« Pensez différemment ». Plus facile à dire qu’à faire. La stimulation cérébrale non invasive semble efficace pour stimuler la créativité. Mais elle a ses limites.
Le cortex préfrontal dorsolatéral (DLPFC) joue un rôle clé dans la pensée logique quotidienne et le raisonnement. En inhibant son activité via des électrodes, des neuroscientifiques britanniques ont observé une pensée plus créative chez les participants.

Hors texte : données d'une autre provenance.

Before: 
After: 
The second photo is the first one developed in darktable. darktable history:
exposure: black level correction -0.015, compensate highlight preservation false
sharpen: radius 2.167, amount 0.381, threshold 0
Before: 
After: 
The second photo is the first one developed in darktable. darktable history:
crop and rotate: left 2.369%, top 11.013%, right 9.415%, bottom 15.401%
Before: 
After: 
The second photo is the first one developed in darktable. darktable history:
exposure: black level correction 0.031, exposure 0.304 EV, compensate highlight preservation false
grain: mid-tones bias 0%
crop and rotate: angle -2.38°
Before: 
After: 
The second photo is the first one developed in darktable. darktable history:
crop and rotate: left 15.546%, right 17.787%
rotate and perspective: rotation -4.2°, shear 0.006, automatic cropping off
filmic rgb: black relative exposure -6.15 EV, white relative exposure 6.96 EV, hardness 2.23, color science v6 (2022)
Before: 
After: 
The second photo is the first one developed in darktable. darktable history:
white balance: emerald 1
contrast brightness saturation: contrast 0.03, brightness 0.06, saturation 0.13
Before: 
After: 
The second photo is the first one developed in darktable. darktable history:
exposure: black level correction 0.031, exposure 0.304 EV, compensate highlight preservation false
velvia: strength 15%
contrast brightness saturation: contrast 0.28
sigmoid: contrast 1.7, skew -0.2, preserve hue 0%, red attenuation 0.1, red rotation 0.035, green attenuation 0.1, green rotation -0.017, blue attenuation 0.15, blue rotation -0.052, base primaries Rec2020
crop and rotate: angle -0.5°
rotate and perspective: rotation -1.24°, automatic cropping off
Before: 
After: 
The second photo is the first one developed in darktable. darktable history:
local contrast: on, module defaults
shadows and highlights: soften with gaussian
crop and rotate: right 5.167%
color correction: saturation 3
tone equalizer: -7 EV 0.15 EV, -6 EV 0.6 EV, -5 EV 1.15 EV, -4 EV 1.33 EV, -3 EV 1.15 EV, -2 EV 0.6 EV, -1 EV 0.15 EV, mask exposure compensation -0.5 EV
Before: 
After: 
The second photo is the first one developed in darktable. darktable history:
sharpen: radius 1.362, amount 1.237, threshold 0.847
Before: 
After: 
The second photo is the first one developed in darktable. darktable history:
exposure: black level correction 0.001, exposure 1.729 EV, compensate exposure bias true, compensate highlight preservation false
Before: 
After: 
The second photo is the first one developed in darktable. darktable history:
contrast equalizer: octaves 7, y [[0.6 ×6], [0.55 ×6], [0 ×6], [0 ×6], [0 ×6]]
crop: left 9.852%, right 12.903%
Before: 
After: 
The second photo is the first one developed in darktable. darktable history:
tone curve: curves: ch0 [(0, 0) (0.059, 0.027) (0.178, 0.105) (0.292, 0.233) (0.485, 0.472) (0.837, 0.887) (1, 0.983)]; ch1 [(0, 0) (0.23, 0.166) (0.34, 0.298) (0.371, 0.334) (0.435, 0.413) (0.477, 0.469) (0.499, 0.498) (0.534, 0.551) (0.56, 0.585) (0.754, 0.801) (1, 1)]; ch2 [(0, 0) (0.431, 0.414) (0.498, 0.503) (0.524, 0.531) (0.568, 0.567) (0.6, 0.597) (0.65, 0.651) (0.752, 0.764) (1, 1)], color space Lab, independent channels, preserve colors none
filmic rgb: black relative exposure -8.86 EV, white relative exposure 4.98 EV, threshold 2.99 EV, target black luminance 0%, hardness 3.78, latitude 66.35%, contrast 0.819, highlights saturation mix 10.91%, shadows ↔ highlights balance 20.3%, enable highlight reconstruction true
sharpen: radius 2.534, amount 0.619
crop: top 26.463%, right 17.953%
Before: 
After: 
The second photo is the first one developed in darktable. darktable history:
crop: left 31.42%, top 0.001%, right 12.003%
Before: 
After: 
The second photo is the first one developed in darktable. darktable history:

Ces derniers se sont montrés plus flexibles et « out-of-the-box », excellant notamment aux énigmes de correspondance. Ces puzzles consistent à déplacer une ou plusieurs allumettes pour corriger une équation mathématique, nécessitant une remise en question des règles arithmétiques habituelles.
Soixante volontaires ont participé à l’étude. Chez certains, des électrodes frontales ont inhibé le DLPFC par stimulation transcrânienne à courant direct (tDCS) non invasive. L’intensité, faible, exclut tout risque de lésion cérébrale, tout en favorisant la créativité.
Toutefois, le DLPFC reste essentiel. Sur des tâches exigeant une forte mémoire de travail, les participants stimulés ont sous-performé. Les chercheurs soulignent que cette technologie simple – déjà commercialisée par certaines entreprises – ne booste pas toutes les fonctions cognitives.